* [Required work]: Print out every entry, keeping each line identical to the original.

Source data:
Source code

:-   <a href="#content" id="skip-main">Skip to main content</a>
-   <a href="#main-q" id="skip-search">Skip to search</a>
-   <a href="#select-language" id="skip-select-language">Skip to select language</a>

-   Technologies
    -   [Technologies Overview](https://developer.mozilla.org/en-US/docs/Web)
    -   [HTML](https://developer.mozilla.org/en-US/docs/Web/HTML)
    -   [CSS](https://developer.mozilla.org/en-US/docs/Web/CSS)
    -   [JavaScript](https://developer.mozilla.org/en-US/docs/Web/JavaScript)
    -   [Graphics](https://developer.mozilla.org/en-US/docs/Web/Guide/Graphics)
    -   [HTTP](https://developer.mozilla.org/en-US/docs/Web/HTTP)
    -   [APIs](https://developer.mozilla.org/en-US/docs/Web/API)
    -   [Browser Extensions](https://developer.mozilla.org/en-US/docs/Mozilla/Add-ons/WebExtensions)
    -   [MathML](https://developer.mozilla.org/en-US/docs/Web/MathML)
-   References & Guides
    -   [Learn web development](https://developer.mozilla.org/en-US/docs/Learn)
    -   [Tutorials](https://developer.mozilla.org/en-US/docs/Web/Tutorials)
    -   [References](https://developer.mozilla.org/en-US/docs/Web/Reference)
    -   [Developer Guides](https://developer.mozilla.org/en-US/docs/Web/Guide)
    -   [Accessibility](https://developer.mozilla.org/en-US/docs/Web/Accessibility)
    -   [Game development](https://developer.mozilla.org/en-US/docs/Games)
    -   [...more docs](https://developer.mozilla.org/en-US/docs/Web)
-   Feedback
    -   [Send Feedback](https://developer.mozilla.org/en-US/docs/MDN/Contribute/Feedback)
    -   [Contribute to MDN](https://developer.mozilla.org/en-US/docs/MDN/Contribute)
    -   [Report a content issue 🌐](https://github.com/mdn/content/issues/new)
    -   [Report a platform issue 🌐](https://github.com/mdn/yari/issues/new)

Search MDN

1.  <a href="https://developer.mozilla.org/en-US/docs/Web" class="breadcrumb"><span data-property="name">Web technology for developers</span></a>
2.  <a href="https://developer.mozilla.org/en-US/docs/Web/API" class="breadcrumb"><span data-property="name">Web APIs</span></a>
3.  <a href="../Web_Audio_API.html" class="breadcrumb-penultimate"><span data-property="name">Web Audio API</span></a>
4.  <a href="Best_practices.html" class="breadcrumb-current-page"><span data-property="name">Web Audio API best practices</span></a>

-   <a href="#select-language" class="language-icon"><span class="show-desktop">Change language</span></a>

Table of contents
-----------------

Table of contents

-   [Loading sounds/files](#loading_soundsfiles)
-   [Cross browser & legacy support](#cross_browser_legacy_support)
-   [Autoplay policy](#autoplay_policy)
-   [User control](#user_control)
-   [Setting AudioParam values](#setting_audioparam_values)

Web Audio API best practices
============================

* [Problem solution]:
Source code

:-   <a href="#content" id="skip-main">Skip to main content</a>
-   <a href="#main-q" id="skip-search">Skip to search</a>
-   <a href="#select-language" id="skip-select-language">Skip to select language</a>

-   Technologies
    -   [Technologies Overview](https://developer.mozilla.org/en-US/docs/Web)
    -   [HTML](https://developer.mozilla.org/en-US/docs/Web/HTML)
    -   [CSS](https://developer.mozilla.org/en-US/docs/Web/CSS)
    -   [JavaScript](https://developer.mozilla.org/en-US/docs/Web/JavaScript)
    -   [Graphics](https://developer.mozilla.org/en-US/docs/Web/Guide/Graphics)
    -   [HTTP](https://developer.mozilla.org/en-US/docs/Web/HTTP)
    -   [APIs](https://developer.mozilla.org/en-US/docs/Web/API)
    -   [Browser Extensions](https://developer.mozilla.org/en-US/docs/Mozilla/Add-ons/WebExtensions)
    -   [MathML](https://developer.mozilla.org/en-US/docs/Web/MathML)
-   References & Guides
    -   [Learn web development](https://developer.mozilla.org/en-US/docs/Learn)
    -   [Tutorials](https://developer.mozilla.org/en-US/docs/Web/Tutorials)
    -   [References](https://developer.mozilla.org/en-US/docs/Web/Reference)
    -   [Developer Guides](https://developer.mozilla.org/en-US/docs/Web/Guide)
    -   [Accessibility](https://developer.mozilla.org/en-US/docs/Web/Accessibility)
    -   [Game development](https://developer.mozilla.org/en-US/docs/Games)
    -   [...more docs](https://developer.mozilla.org/en-US/docs/Web)
-   Feedback
    -   [Send Feedback](https://developer.mozilla.org/en-US/docs/MDN/Contribute/Feedback)
    -   [Contribute to MDN](https://developer.mozilla.org/en-US/docs/MDN/Contribute)
    -   [Report a content issue 🌐](https://github.com/mdn/content/issues/new)
    -   [Report a platform issue 🌐](https://github.com/mdn/yari/issues/new)

Search MDN

1.  <a href="https://developer.mozilla.org/en-US/docs/Web" class="breadcrumb"><span data-property="name">Web technology for developers</span></a>
2.  <a href="https://developer.mozilla.org/en-US/docs/Web/API" class="breadcrumb"><span data-property="name">Web APIs</span></a>
3.  <a href="../Web_Audio_API.html" class="breadcrumb-penultimate"><span data-property="name">Web Audio API</span></a>
4.  <a href="Best_practices.html" class="breadcrumb-current-page"><span data-property="name">Web Audio API best practices</span></a>

-   <a href="#select-language" class="language-icon"><span class="show-desktop">Change language</span></a>

Table of contents
-----------------

Table of contents

-   [Loading sounds/files](#loading_soundsfiles)
-   [Cross browser & legacy support](#cross_browser_legacy_support)
-   [Autoplay policy](#autoplay_policy)
-   [User control](#user_control)
-   [Setting AudioParam values](#setting_audioparam_values)

Web Audio API best practices
============================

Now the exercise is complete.